→ QUOTED PASSAGE:
▬▬▬▬▬▬▬▬▬▬

OVERLY PERMISSIVE (High/Medium): ALLOW rules with ANY source and/or ANY destination expose the network beyond the minimum required access. ANY→ANY ALLOW is the most critical form.

NO DEFAULT DENY (High): The ruleset does not end with an explicit DENY ANY ANY rule. Traffic that matches no rule depends on platform default behavior.

How to structure a secure firewall policy

Follow this ordering pattern for a well-structured policy:

1. Deny obvious bad traffic first (known malicious IPs, deprecated protocols like Telnet/FTP) 2. Permit management traffic from restricted management subnets only 3. Permit specific application flows: app-tier → db-tier on the required port only 4. Permit monitoring flows: SNMP, syslog, NTP from monitoring servers 5. Permit required external inbound (HTTPS/443, SMTP/25, etc.) to specific destination hosts 6. Deny all (catch-all at the bottom)

For OT/ICS networks per IEC 62443: the IT/OT DMZ firewall should have explicit deny rules for all Microsoft file-sharing protocols (SMB 445, NetBIOS 137-139), direct RDP without a jump server, and all protocols not specifically required by SCADA/DCS communications.

Reading the colored row highlights

After clicking Analyze, the rule table highlights issues directly on the affected rows:

Red border: The rule is involved in a conflict — it shares identical match criteria with another rule but has a different action.

Orange border: The rule is shadowed — an earlier rule covers all its traffic. This rule will never match.

Yellow border: The rule is overly permissive — it uses ANY source or ANY destination in an ALLOW rule.

No highlight: The rule has no detected issues. Note that an absence of highlighting does not guarantee the rule implements your intended security policy — it only means no automated conflict/shadow/permissive issue was detected. Manual review is always required.

Frequently asked questions

What is a shadowed firewall rule?

A shadowed rule appears later in a ruleset than a broader rule that already matches all the same traffic. Since firewalls evaluate top-down (first match wins), the shadowed rule is never evaluated. For example, if Rule 3 permits ANY→ANY TCP 443, and Rule 7 denies 10.0.0.5→192.168.1.1 TCP 443, Rule 7 is shadowed — Rule 3 always matches the traffic first.

Why is ANY→ANY ALLOW dangerous?

ANY→ANY ALLOW means the firewall will pass all traffic from any source to any destination, effectively removing it as a security control for that traffic type. It is almost always a temporary "dev" or "test" rule that gets left in production. Even if it's not the first rule, if anything above it fails to match, this rule passes the traffic. Remove it and replace with specific source/destination CIDRs.

Does this tool work with real firewall config files?

▬▬▬▬▬▬▬▬▬▬

→ GIVEN MATERIAL:
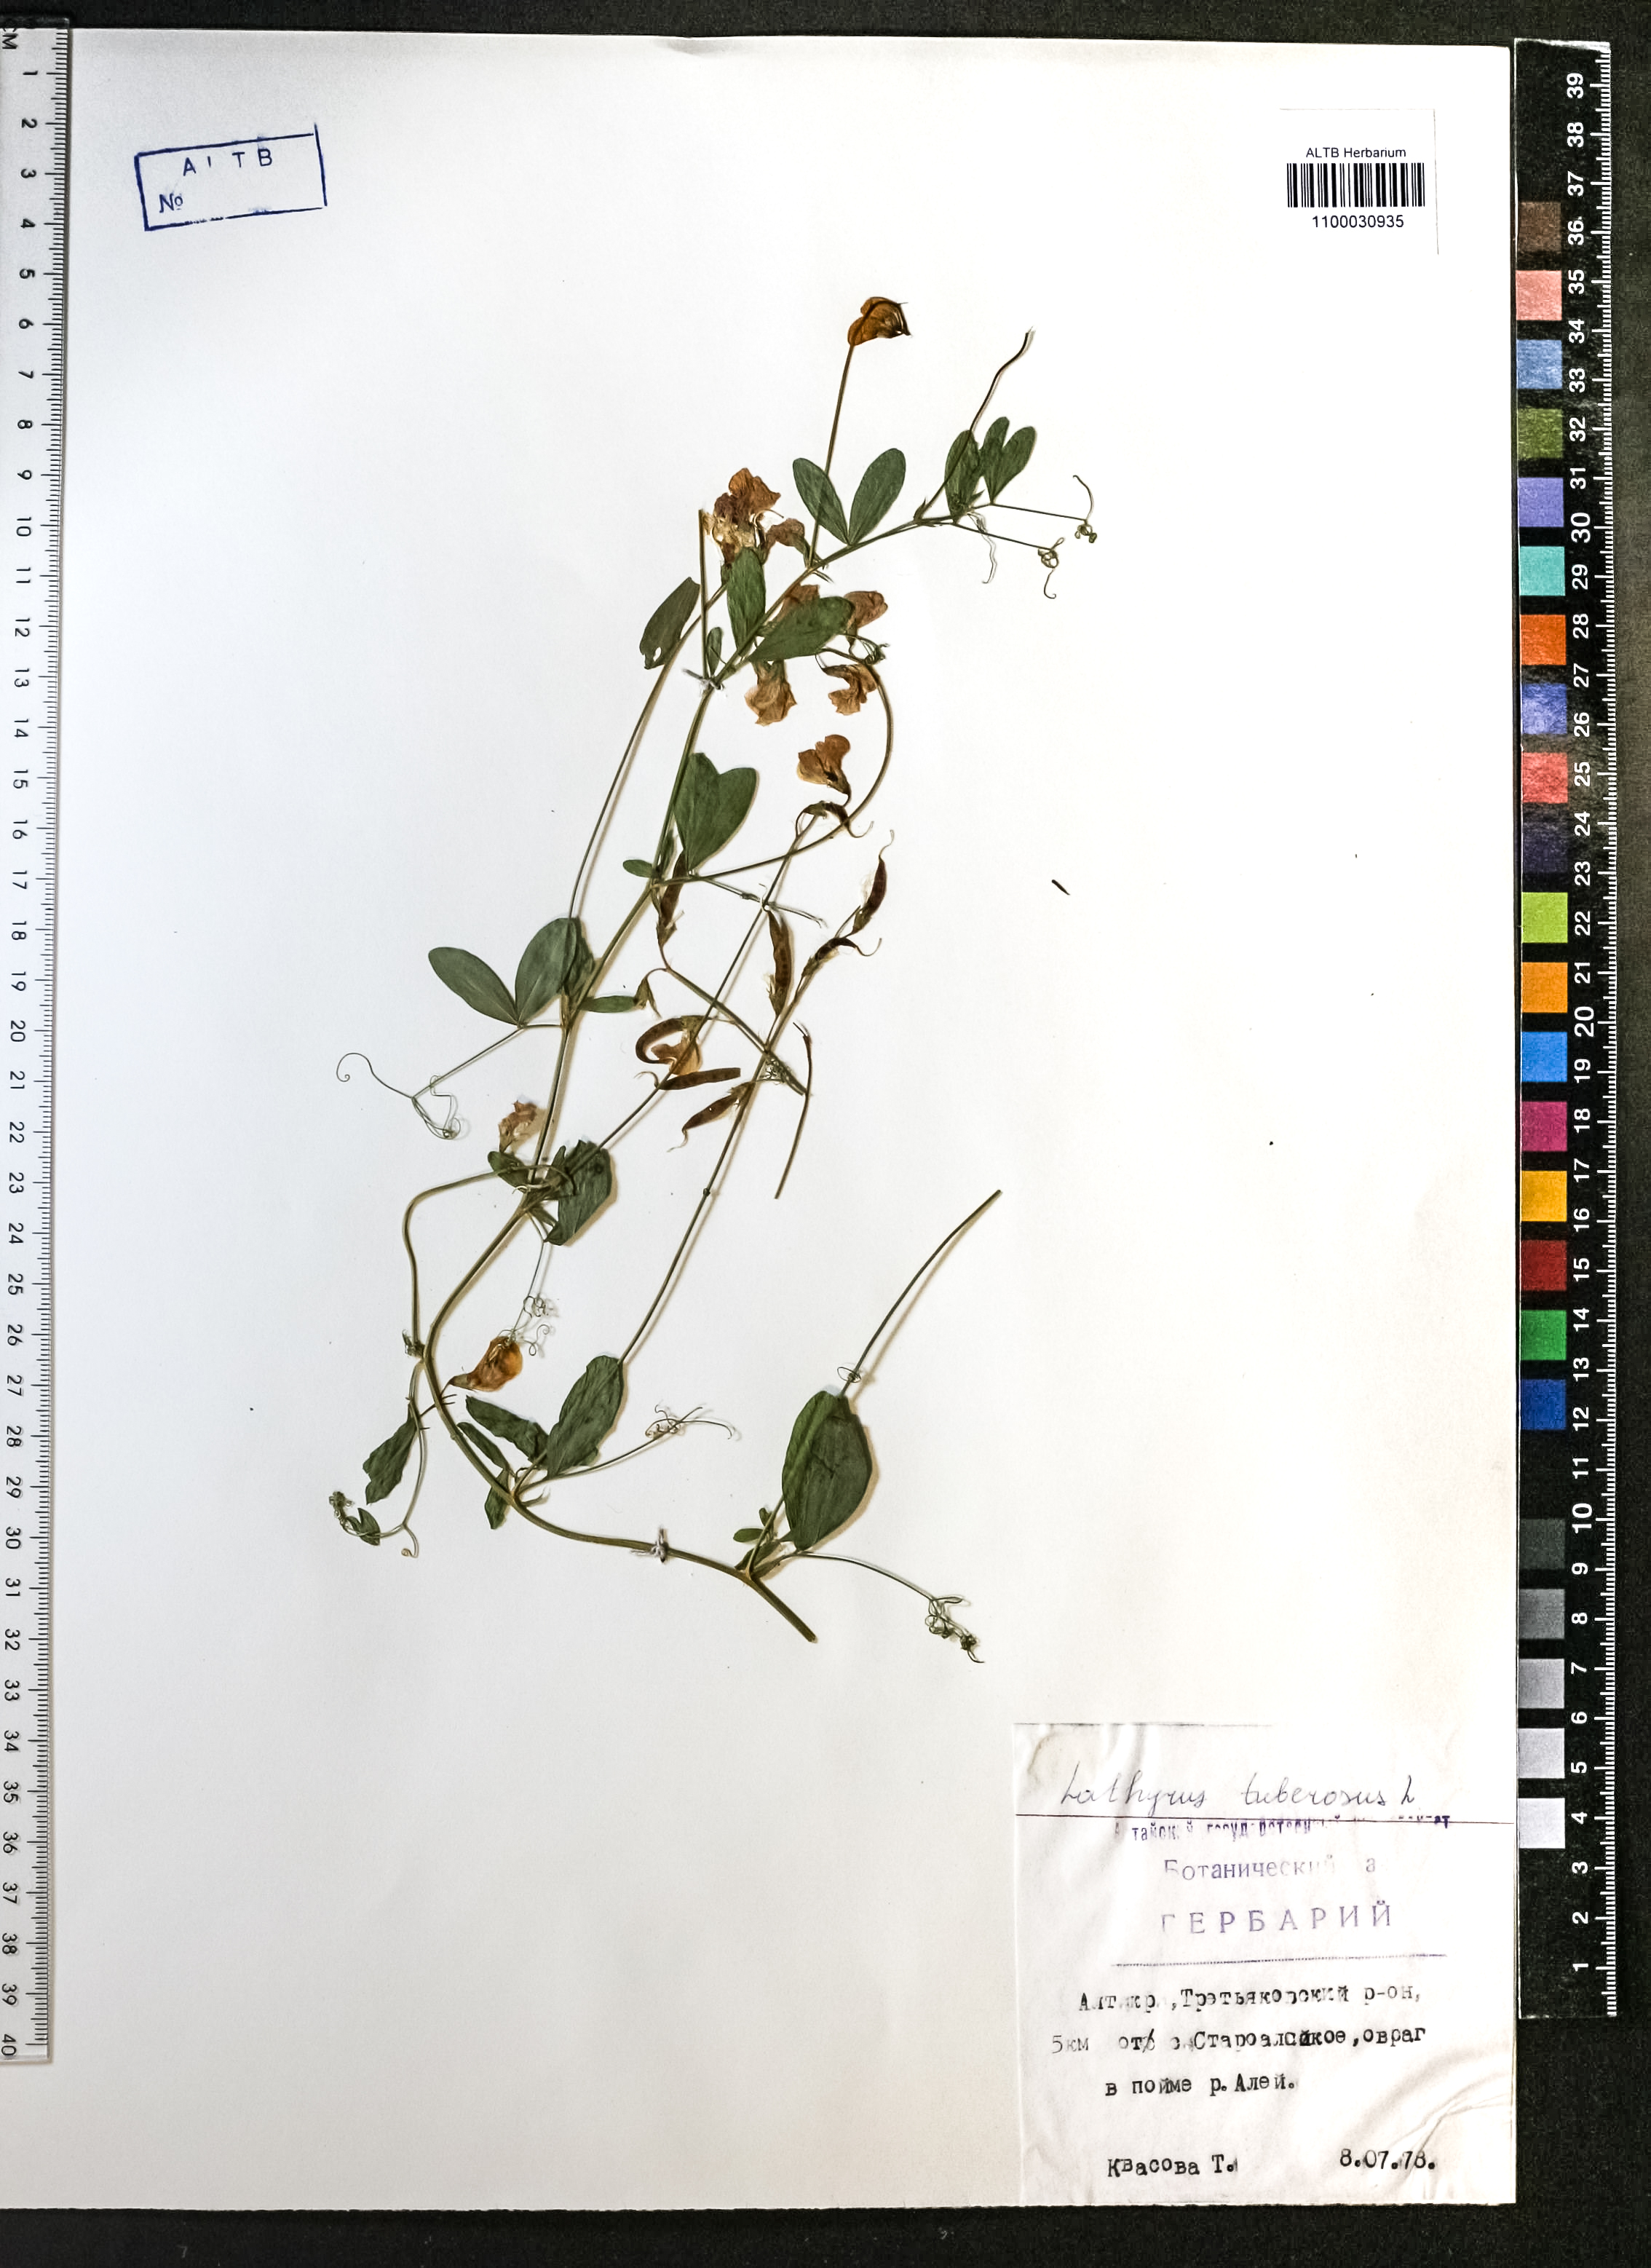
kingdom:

▬▬▬▬▬▬▬▬▬▬

→ WORK TO COMPLETE:
In the firewall rule guide, what does an orange border on a rule row mean?

→ FINISHED TASK:
The rule is shadowed: an earlier rule covers all its traffic, so this rule will never match.